**DIRECTIONS FOR THIS TASK**
Pull out of the data below the stretch of lines bounded by the one containing "auto; display: flex;" and the one containing "22px; border: 5px", both bounds included, unchanged.
[[ RECORD EXTRACTS, beginning ]]
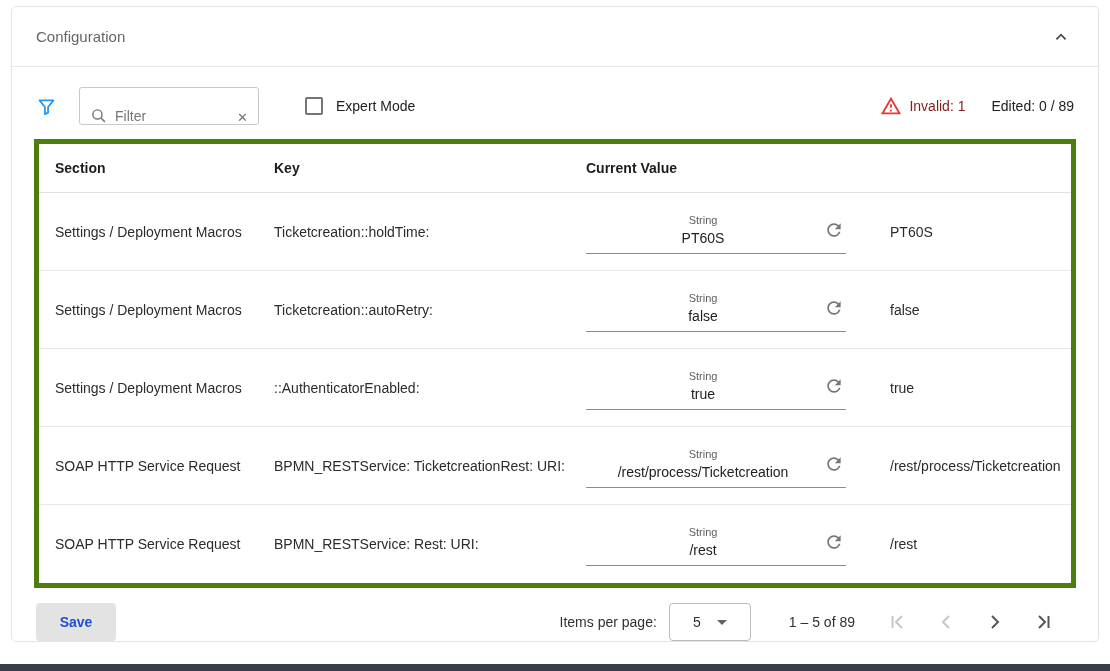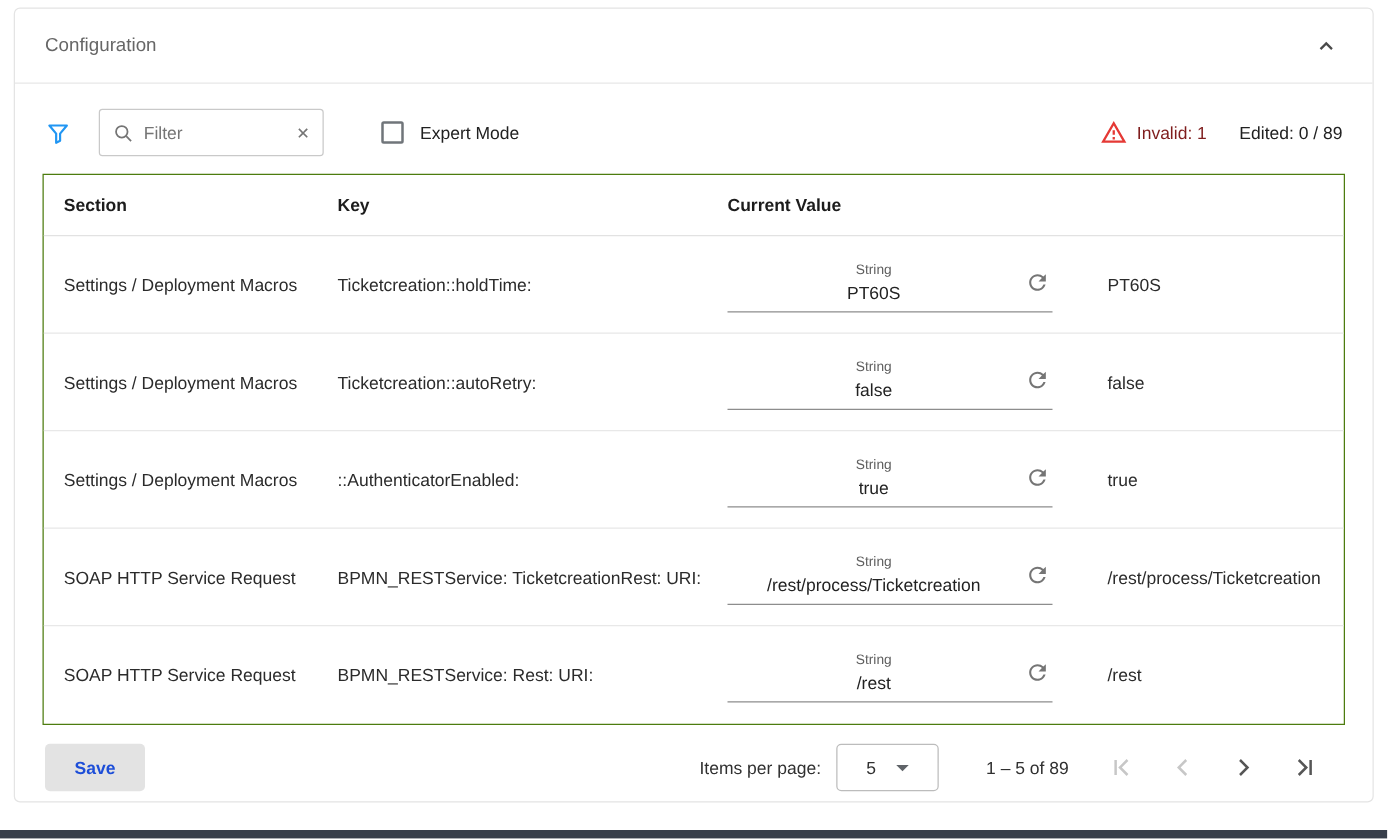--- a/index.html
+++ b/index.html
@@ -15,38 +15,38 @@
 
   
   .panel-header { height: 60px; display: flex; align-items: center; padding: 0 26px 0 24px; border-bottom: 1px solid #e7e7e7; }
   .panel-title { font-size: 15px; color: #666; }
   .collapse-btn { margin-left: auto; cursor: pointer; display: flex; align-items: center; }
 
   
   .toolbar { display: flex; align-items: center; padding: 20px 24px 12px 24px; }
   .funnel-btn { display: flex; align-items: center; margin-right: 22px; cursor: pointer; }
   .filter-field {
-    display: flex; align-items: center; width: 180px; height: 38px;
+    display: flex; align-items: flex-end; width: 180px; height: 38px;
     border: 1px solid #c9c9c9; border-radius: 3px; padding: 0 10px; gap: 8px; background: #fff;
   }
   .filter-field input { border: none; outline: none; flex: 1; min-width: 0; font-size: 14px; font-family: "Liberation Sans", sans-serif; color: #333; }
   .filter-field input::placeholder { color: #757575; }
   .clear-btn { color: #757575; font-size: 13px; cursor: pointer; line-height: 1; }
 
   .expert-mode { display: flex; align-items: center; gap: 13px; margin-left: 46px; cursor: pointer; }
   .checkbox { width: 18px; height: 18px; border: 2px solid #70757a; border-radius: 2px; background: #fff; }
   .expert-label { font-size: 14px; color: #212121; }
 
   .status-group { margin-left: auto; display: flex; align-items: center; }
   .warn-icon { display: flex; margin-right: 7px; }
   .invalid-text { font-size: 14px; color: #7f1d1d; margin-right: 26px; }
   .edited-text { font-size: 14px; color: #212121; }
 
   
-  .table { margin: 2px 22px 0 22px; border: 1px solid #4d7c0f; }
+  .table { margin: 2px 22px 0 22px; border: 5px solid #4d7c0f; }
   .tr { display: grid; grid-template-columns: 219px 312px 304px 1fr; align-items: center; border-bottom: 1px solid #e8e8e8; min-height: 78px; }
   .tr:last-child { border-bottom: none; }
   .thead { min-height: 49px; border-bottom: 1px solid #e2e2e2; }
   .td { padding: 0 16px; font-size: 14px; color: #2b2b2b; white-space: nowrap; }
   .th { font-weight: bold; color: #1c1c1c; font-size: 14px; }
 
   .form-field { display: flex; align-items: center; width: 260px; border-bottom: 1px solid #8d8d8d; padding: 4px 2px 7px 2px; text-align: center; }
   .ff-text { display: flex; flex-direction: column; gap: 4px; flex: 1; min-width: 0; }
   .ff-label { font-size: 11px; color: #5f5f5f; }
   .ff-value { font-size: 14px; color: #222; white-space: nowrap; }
[[ RECORD EXTRACTS, end ]]
[[ RECORD EXTRACTS, beginning ]]
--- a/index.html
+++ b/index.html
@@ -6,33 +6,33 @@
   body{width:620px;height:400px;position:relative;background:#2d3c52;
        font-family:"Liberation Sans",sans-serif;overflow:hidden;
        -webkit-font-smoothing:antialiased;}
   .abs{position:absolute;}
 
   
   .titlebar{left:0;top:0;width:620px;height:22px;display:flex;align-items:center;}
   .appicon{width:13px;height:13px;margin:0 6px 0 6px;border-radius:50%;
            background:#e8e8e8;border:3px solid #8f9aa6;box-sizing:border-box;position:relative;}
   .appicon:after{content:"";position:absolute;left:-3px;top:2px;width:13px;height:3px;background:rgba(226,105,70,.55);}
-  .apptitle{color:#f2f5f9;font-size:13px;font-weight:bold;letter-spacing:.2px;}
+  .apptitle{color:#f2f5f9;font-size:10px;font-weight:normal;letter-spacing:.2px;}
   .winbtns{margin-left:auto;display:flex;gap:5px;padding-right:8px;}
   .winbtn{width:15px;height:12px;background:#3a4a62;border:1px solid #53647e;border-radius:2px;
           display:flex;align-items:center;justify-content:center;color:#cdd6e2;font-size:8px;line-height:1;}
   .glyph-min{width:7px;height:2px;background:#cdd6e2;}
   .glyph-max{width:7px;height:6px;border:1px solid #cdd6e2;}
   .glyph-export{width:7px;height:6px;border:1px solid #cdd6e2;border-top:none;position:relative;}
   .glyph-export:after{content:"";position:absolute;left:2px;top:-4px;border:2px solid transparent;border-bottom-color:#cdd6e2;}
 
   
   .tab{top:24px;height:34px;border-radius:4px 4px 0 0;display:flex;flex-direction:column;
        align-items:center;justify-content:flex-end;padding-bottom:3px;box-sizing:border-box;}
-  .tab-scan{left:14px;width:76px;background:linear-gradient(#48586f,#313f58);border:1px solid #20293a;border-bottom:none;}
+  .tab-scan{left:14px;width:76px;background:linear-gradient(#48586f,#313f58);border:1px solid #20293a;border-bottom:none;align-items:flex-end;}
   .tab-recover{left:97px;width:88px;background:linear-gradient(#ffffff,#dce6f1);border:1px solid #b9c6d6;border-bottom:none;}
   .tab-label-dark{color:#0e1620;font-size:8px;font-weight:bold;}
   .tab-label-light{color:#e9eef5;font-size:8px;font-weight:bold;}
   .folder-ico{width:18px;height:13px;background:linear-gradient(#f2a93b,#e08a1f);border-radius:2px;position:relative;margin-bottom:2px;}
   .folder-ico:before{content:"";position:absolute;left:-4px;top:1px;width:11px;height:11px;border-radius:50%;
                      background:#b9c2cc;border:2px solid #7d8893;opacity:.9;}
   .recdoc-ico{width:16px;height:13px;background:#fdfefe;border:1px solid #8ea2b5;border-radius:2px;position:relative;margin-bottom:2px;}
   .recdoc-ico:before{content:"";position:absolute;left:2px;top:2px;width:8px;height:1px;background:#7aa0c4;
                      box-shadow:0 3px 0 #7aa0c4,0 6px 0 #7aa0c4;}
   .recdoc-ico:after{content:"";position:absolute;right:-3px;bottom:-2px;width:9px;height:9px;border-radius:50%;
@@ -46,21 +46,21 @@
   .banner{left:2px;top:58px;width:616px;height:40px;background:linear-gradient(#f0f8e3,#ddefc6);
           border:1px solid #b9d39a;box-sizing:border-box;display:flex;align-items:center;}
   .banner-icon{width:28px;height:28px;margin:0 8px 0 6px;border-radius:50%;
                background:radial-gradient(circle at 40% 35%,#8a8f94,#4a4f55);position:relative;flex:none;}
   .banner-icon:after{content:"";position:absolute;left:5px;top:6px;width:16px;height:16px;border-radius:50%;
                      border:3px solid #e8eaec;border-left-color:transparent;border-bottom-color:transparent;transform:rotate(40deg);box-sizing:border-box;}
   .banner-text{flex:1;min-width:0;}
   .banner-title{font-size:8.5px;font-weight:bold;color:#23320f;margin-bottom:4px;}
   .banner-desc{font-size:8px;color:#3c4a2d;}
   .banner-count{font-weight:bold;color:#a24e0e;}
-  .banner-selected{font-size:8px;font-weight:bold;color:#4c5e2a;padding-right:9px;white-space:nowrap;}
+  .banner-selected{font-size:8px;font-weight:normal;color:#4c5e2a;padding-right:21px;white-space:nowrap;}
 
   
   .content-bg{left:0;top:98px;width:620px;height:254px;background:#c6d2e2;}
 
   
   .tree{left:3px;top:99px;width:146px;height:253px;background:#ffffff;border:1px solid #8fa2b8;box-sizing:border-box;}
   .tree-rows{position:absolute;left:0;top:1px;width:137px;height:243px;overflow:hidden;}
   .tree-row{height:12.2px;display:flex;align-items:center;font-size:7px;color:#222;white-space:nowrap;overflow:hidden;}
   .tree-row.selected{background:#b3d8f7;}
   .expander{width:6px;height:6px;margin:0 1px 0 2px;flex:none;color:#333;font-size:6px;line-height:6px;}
[[ RECORD EXTRACTS, end ]]
**THE ANSWER**
   .status-group { margin-left: auto; display: flex; align-items: center; }
   .warn-icon { display: flex; margin-right: 7px; }
   .invalid-text { font-size: 14px; color: #7f1d1d; margin-right: 26px; }
   .edited-text { font-size: 14px; color: #212121; }
 
   
-  .table { margin: 2px 22px 0 22px; border: 1px solid #4d7c0f; }
+  .table { margin: 2px 22px 0 22px; border: 5px solid #4d7c0f; }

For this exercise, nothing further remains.